Page text:

[Start of section]

Giiiiirl I feel you. I cannot tell you how uncomfortable I’ve been… I feel like I’m twice the size I was with Naomi, and people keep reminding me of it. >:( I’ve also been suffering from a pretty severe bladder infection that even had me in the hospital last week (thank goodness everything’s fine and baby is staying put) but come. on.
Oh gosh I feel you on all of these things and it totally takes me back a few months when I was in the exact same situation! It really is such a crazy time because you are so over all of it and then a bit nervous for how everything is going to change once it’s over . . . plus then there’s just more hormones …. ugh!
YES to other people. The worst part for me, by far, about the third trimester is listening to other people’s advice, opinions, and speculation. I’m okay with baby advice; I don’t love it, but I’ll take it. It’s the “ooh, are you sure it isn’t twins?” “you look about ready to pop!” “I’d just drink castor oil if I were you.” Drives. Me. Crazy.

[End of section]

Exercise tasks:
- 1) Answer from the pregnancy comments above:
(a) Which child does the first commenter name?
(b) What condition put the first commenter in the hospital?
(c) What does the third commenter call the worst part of the third trimester?
- 2) Please carry on the pregnancy comments above, picking up after their final line.

Information:

[Start of section]

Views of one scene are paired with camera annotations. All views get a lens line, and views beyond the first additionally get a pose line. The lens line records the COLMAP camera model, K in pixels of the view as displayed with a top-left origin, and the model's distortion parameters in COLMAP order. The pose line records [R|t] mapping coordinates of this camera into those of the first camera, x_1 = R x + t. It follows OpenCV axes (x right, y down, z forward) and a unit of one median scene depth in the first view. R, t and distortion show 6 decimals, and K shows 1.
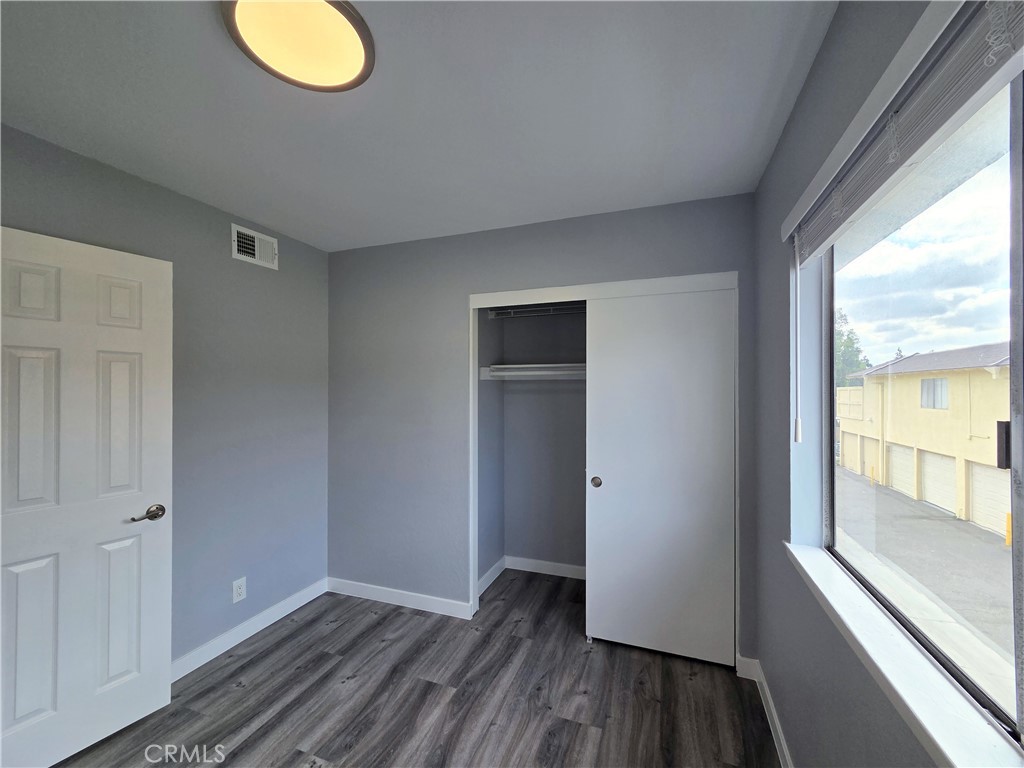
lens RADIAL K [[425.0, 0, 511.3], [0, 425.0, 388.9], [0, 0, 1]] dist [0.003662, 0.000592]
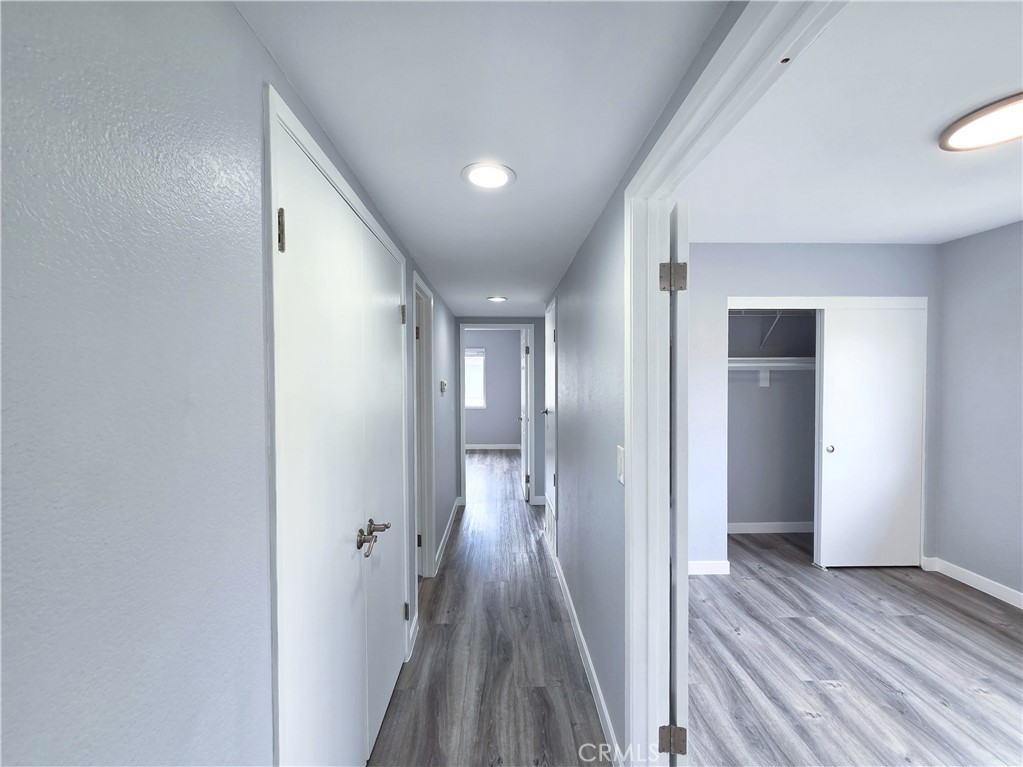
lens RADIAL K [[424.5, 0, 510.8], [0, 424.5, 388.4], [0, 0, 1]] dist [0.003662, 0.000592]
pose [[0.926188, -0.011964, 0.376873, -1.346700], [0.004273, 0.999765, 0.021237, 0.000979], [-0.377039, -0.018059, 0.926021, 0.177912]]
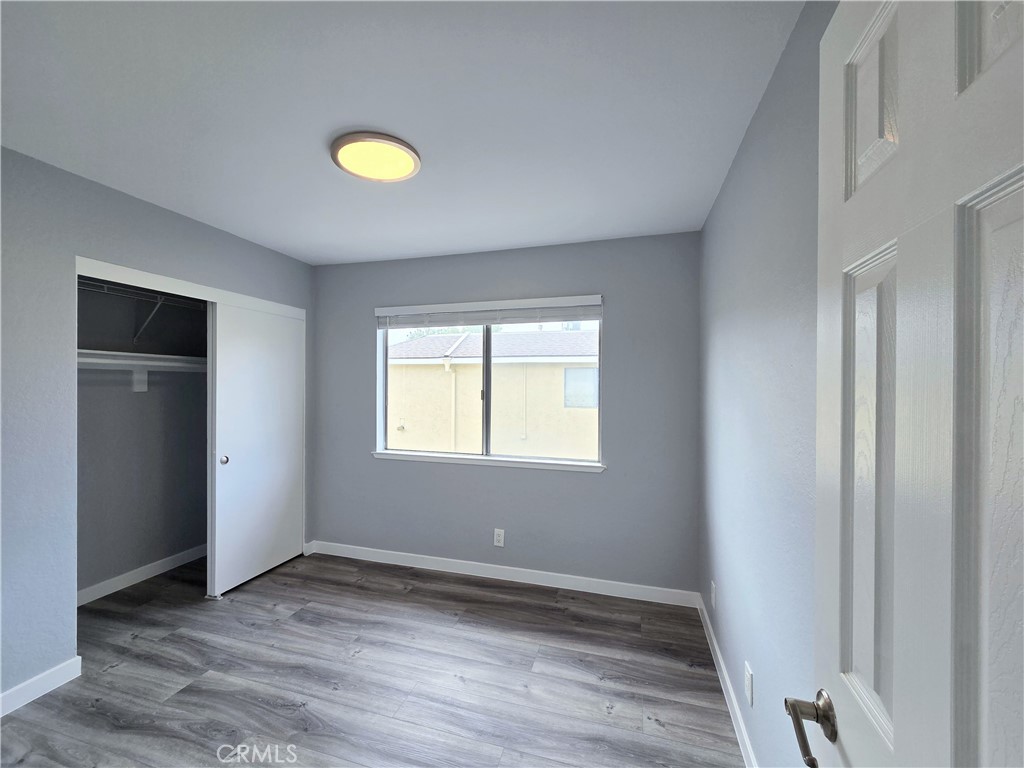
lens RADIAL K [[420.5, 0, 508.0], [0, 420.5, 386.4], [0, 0, 1]] dist [0.002670, 0.001343]
pose [[-0.071165, -0.001756, 0.997463, -1.138115], [-0.002366, 0.999996, 0.001592, 0.012823], [-0.997462, -0.002247, -0.071168, 0.336219]]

[End of section]

Answer list:
- 1)
(a) Naomi
(b) A pretty severe bladder infection
(c) Listening to other people's advice, opinions, and speculation

- 2)
I hear you! I remember me when I was at your stage! I just couldn’t wait for the next step to finally begin! And here we are almost 13 years later! haha
Hang in there – the finish line is already in sight! xxx
I hear ya. I hated being pregnant and the third trimester was the worst!
Thank you for this.. I needed it.. today in my third trimester I keep reminding my self almost there..
Thank you,
Amanda very tired soon to be momma
OMG this is too real and too funny and too scary and ahhhhh. All the emotions. I’m scared to be pregnant someday for all of these things, but mostly because I’m already hormonal as heck the way it is, and with that on hyperspeed, I don’t think people will want to be within two cities of me! Ha!
Coming Up Roses
No alcohol is… The worst!!! ? This was great! I’m glad to hear other people complain about this too! ? You are so close & look amazing! I can’t wait to workout with you!
This was such a funny read!
I can’t imagine all the feelings you go through while pregnant…I’m sure my future husband will be just thrilled when I am extremely hormonal haha.
xoxo, Jenny
Girrrl, I’m SO with you on all of the above (it sucks!!!). Also, to note: I pee a little every time I do any of the following: laugh, giggle, sneeze, attempt to “workout”, or if someone startles me.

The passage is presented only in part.